St. Louis-based natural gas company Spire Inc. is asking the U.S. Supreme Court to allow it to continue operating a pipeline through Illinois and Missouri, warning that a winter shutdown could be devastating for customers in the Saint-Louis region.

In a case filed last week, Spire requested a suspension that would allow the operation of its Spire STL pipeline until the issue is resolved in court. If the Supreme Court refuses to hear the case, operation of the pipeline could cease on December 13, unless the Federal Energy Regulatory Commission extends an emergency order granted in September.

The Speyer court record said closing the pipeline “in the middle of winter could result in the loss of natural gas service to hundreds of thousands of homes and businesses” in the St. Louis area.

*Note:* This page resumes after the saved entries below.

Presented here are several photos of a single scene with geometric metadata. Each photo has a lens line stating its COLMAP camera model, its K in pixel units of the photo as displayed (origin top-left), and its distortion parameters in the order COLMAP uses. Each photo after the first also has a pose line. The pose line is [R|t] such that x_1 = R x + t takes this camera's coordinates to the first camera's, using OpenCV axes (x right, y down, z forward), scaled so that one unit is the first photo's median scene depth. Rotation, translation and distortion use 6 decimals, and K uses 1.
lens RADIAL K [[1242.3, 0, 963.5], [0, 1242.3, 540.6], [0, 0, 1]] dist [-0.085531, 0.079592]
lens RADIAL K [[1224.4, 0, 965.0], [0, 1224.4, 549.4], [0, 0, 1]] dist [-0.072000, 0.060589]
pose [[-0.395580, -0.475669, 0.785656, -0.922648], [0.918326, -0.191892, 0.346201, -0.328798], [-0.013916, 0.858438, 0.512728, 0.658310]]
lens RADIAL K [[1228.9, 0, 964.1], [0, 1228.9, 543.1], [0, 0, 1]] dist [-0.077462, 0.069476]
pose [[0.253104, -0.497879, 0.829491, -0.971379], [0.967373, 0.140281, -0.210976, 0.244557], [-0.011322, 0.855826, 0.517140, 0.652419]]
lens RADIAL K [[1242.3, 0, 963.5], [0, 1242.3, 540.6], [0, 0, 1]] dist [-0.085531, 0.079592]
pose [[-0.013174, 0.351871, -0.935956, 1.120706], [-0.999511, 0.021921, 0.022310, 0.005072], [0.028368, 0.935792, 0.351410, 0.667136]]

“With the winter heating season less than a month away, customers who rely on the STL pipeline need to be assured that this critical infrastructure will continue to provide a reliable and affordable energy supply,” the company said in a statement. Tuesday.

But Environmental Defense Fund senior lawyer Natalie Karas said the suspension was unnecessary as Spire already had approval until mid-December, “and the FERC is about to issue a another temporary certificate to keep the pipeline operational during the winter to ensure reliable service to St. Louis customers.

The pipeline stretches 65 miles (105 kilometers) from Scott County, Ill. To near St. Louis, where it connects to a nationwide grid. FERC obtained accreditation in 2018.

Spire called it vital in providing “reliable and critical energy access to 650,000 homes and businesses throughout the St. Louis area.” But the EDF has argued in a lawsuit that the pipeline damages land in its path and that taxpayers will foot the bill for decades to come.

In June, a three-judge panel of the United States Court of Appeals for the District of Columbia Circuit ruled that FERC “failed to adequately balance public benefits and negative impacts” in approving the pipeline. The panel also wrote that the evidence showed that the pipeline “is not built to meet increasing load demand and that there is no indication that the new pipeline will result in cost savings.”

The decision canceled approval of the pipeline, prompting FERC to order it to continue operating for 90 days.

Spire cited an intense cold spell last winter as proof of the pipeline’s value. While other regions grappled with a shortage of supply and high costs of natural gas in February, “the STL pipeline provided the Saint-Louis region with access to reliable and affordable energy, at when she needed it most, “the company said in a statement.